- Set task: Can you recast every line of the material below as a numbered list, skipping any blank lines?

- Data rows:
>> begin

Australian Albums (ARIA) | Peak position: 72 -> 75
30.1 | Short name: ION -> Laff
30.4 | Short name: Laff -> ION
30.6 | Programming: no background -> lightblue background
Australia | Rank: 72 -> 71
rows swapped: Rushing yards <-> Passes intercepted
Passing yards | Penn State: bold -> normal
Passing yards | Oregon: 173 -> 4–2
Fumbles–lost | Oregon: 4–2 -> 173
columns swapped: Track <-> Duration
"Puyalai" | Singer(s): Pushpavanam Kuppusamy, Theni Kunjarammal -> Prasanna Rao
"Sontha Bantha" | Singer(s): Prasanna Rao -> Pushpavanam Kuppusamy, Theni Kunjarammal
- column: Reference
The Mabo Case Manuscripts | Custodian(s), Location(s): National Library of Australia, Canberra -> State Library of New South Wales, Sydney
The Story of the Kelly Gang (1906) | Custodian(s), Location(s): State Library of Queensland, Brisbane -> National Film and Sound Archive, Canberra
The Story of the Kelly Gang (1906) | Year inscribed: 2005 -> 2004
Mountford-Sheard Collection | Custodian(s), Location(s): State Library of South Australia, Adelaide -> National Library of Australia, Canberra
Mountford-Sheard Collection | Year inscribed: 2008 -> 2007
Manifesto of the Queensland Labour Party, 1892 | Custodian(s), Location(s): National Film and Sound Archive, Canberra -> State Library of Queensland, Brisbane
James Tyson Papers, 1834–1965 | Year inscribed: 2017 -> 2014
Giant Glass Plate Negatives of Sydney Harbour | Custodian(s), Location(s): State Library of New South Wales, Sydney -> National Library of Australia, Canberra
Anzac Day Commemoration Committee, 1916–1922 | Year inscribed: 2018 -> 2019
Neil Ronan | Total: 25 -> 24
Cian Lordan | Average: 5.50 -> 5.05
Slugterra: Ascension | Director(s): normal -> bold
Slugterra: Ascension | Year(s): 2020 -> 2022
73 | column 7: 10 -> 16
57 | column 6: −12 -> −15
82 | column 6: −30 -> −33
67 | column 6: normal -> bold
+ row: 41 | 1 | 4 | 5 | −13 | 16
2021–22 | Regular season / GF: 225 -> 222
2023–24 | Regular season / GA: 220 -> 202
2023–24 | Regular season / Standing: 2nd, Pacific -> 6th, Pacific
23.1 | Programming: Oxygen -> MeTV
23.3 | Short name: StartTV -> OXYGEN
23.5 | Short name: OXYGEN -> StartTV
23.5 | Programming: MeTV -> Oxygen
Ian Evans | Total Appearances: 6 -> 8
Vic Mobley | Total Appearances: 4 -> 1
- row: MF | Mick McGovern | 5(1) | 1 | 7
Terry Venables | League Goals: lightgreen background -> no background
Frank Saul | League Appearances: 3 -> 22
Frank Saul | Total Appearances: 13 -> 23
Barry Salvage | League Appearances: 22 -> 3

>> end

- Full answer:
1. Australian Albums (ARIA) | Peak position: 72 -> 75
2. 30.1 | Short name: ION -> Laff
3. 30.4 | Short name: Laff -> ION
4. 30.6 | Programming: no background -> lightblue background
5. Australia | Rank: 72 -> 71
6. rows swapped: Rushing yards <-> Passes intercepted
7. Passing yards | Penn State: bold -> normal
8. Passing yards | Oregon: 173 -> 4–2
9. Fumbles–lost | Oregon: 4–2 -> 173
10. columns swapped: Track <-> Duration
11. "Puyalai" | Singer(s): Pushpavanam Kuppusamy, Theni Kunjarammal -> Prasanna Rao
12. "Sontha Bantha" | Singer(s): Prasanna Rao -> Pushpavanam Kuppusamy, Theni Kunjarammal
13. - column: Reference
14. The Mabo Case Manuscripts | Custodian(s), Location(s): National Library of Australia, Canberra -> State Library of New South Wales, Sydney
15. The Story of the Kelly Gang (1906) | Custodian(s), Location(s): State Library of Queensland, Brisbane -> National Film and Sound Archive, Canberra
16. The Story of the Kelly Gang (1906) | Year inscribed: 2005 -> 2004
17. Mountford-Sheard Collection | Custodian(s), Location(s): State Library of South Australia, Adelaide -> National Library of Australia, Canberra
18. Mountford-Sheard Collection | Year inscribed: 2008 -> 2007
19. Manifesto of the Queensland Labour Party, 1892 | Custodian(s), Location(s): National Film and Sound Archive, Canberra -> State Library of Queensland, Brisbane
20. James Tyson Papers, 1834–1965 | Year inscribed: 2017 -> 2014
21. Giant Glass Plate Negatives of Sydney Harbour | Custodian(s), Location(s): State Library of New South Wales, Sydney -> National Library of Australia, Canberra
22. Anzac Day Commemoration Committee, 1916–1922 | Year inscribed: 2018 -> 2019
23. Neil Ronan | Total: 25 -> 24
24. Cian Lordan | Average: 5.50 -> 5.05
25. Slugterra: Ascension | Director(s): normal -> bold
26. Slugterra: Ascension | Year(s): 2020 -> 2022
27. 73 | column 7: 10 -> 16
28. 57 | column 6: −12 -> −15
29. 82 | column 6: −30 -> −33
30. 67 | column 6: normal -> bold
31. + row: 41 | 1 | 4 | 5 | −13 | 16
32. 2021–22 | Regular season / GF: 225 -> 222
33. 2023–24 | Regular season / GA: 220 -> 202
34. 2023–24 | Regular season / Standing: 2nd, Pacific -> 6th, Pacific
35. 23.1 | Programming: Oxygen -> MeTV
36. 23.3 | Short name: StartTV -> OXYGEN
37. 23.5 | Short name: OXYGEN -> StartTV
38. 23.5 | Programming: MeTV -> Oxygen
39. Ian Evans | Total Appearances: 6 -> 8
40. Vic Mobley | Total Appearances: 4 -> 1
41. - row: MF | Mick McGovern | 5(1) | 1 | 7
42. Terry Venables | League Goals: lightgreen background -> no background
43. Frank Saul | League Appearances: 3 -> 22
44. Frank Saul | Total Appearances: 13 -> 23
45. Barry Salvage | League Appearances: 22 -> 3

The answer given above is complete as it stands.